In general, the links have a non-zero delay. This is illustrated in the figure below where a delay has been added on the link between R and C.
Consider the network depicted in the figure below.
In this network, compute the minimum round-trip-time between A (resp. B) and D. Perform the computation if the hosts send segments containing 1000 bits.
How is the maximum round-trip-time influenced if the buffers of router R1 store 10 packets ?
If hosts A and B send to D 1000 bits segments and use a sending window of four segments, what is the maximum throughput that they can achieve ?
Assume now that R1 is using round-robin scheduling instead of a FIFO buffer. One queue is used to store the packets sent by A and another for the packets sent by B. A sends one 1000 bits packet every second while B sends packets at 10 Mbps. What is the round-trip-time measured by each of these two hosts if each of the two queues of R1 can store 5 packets ?
When analyzing the reaction of a network using round-robin schedulers, it is sometimes useful to consider that the packets sent by each source are equivalent to a fluid and that each scheduler acts as a tap. Using this analogy, consider the network below. In this network, all the links are 100 Mbps and host B is sending packets at 100 Mbps. If A sends at 1, 5, 10, 20, 30, 40, 50, 60, 80 and 100 Mbps, what is the throughput that destination D will receive from A. Use this data to plot a graph that shows the portion of the traffic sent by host A which is received by host D.

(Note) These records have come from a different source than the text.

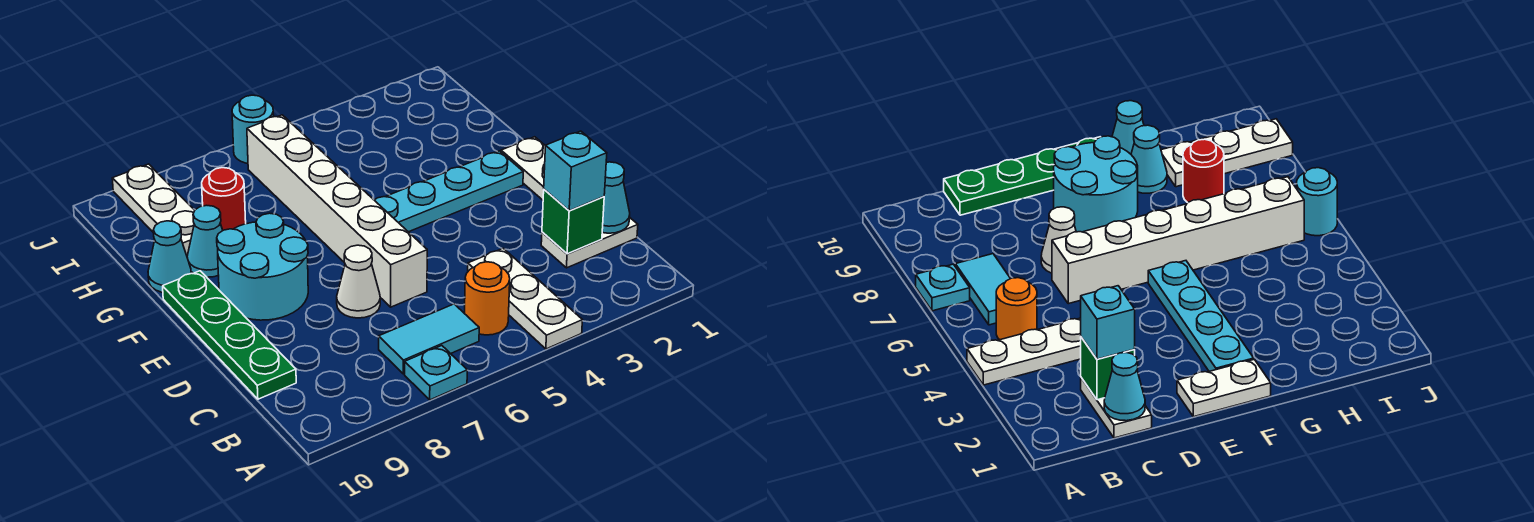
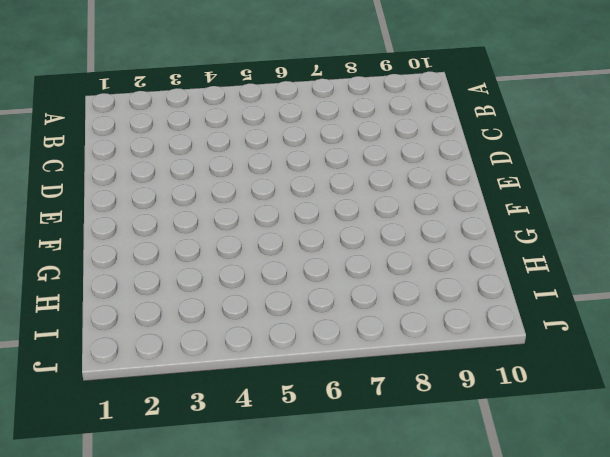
none -> white 1x3 plate [468,248,582,349]
none -> cyan 1x1 plate [405,346,467,400]
none -> orange 1x1 round brick [465,262,510,335]

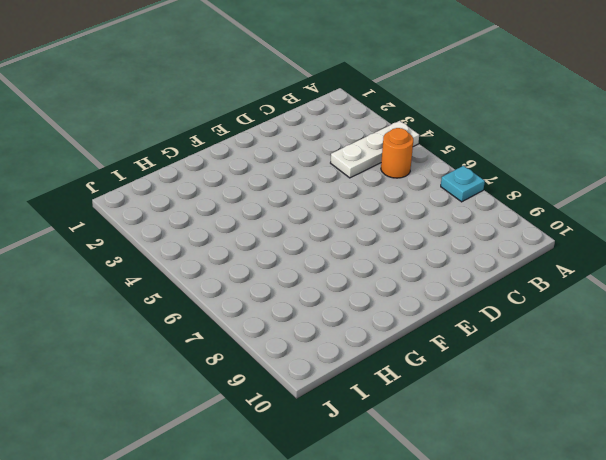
none -> cyan 1x2 tile [379,304,479,374]
none -> white 1x2 plate [541,218,638,268]
none -> green 1x4 plate [163,271,296,399]

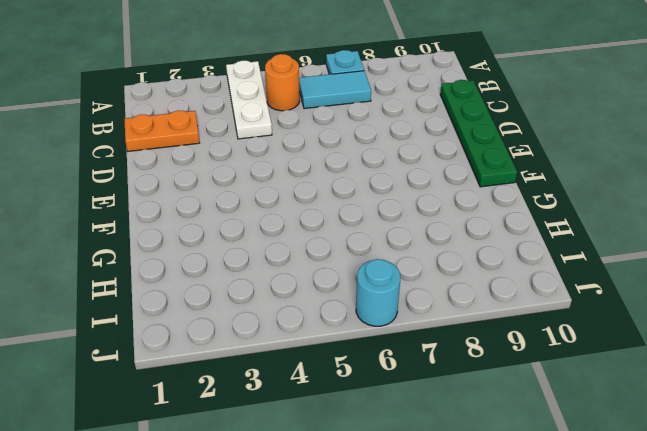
orange 1x2 plate [125,110,200,151] -> white 1x2 plate [541,218,638,268]
none -> white 1x6 brick [247,115,427,307]
none -> white 1x1 cone [337,245,380,318]
none -> white 1x2 plate [501,137,545,200]

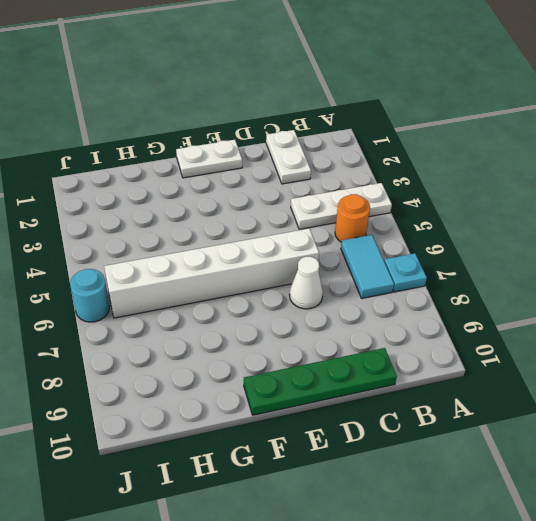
none -> cyan 2x2 round brick [217,213,308,320]
none -> cyan 1x4 plate [375,151,523,232]
none -> cyan 1x1 cone [187,205,223,277]

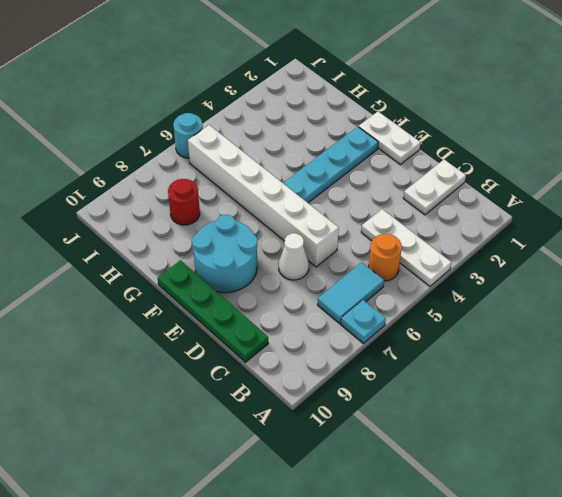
none -> cyan 1x1 cone [187,205,223,277]
none -> cyan 1x1 cone [148,221,191,292]
none -> white 1x3 plate [112,164,195,255]

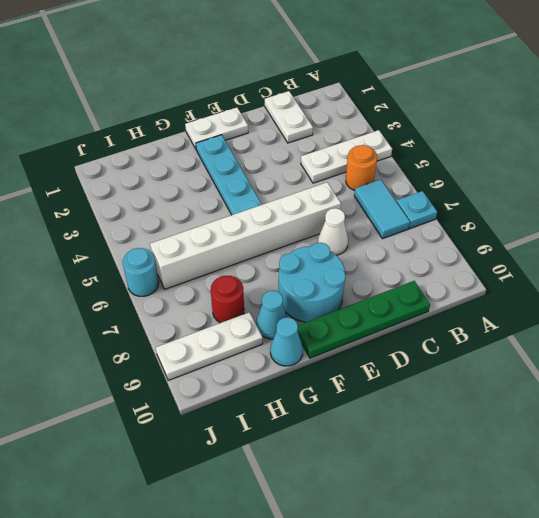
none -> cyan 1x1 cone [602,162,630,233]
none -> green 1x1 brick [542,189,604,254]
none -> cyan 1x1 brick [544,131,607,211]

Compute the max-min fair bandwidth allocation in the network below.
Consider the simple network depicted in the figure below.
In this network, a 250 Kbps link is used between the routers. The propagation delays in the network are negligible. Host A sends 1000 bits long segments so that it takes one msec to transmit one segment on the A-R1 link. Neglecting the transmission delays for the acknowledgments, what is the minimum round-trip time measured on host A with such segments ?
If host A uses a window of two segments and needs to transmit five segments of data. How long does the entire transfer lasts ?
Same question as above, but now host A uses the simple DECBIT congestion control mechanism and a maximum window size of four segments.
Consider the network depicted in the figure below.
Hosts A and B use the simple congestion control scheme described in the book and router R1 uses the DECBIT mechanism to mark packets as soon as its buffers contain one packet. Hosts A and B need to send five segments and start exactly at the same time. How long does each hosts needs to wait to receive the acknowledgment for its fifth segment ?
In a deployed CSMA/CD network, would it be possible to increase or decrease the duration of the slotTime ? Justify your answer
Consider a CSMA/CD network that contains hosts that generate frames at a regular rate. When the transmission rate increases, the amount of collisions increases. For a given network load, measured in bits/sec, would the number of collisions be smaller, equal or larger with short frames than with long frames ?
Slotted ALOHA improves the performance of ALOHA by dividing the time in slots. However, this basic idea raises two interested questions. First how would you enforce the duration of these slots ? Second, should a slot include the time to transmit a data frame or the time to transmit a data frame and the corresponding acknowledgment ?
Like ALOHA, CSMA relies on acknowledgments to detect where a frame has been correctly received. When a host senses an idle channel, if should transmit its frame immediately. How should it react if it detects that another host is already transmitting ? Consider two options :
the host continues to listen until the communication channel becomes free. It transmits as soon as the communication channel becomes free.
the host stops to listen and waits for a random time before sensing again the communication channel to check whether it is free.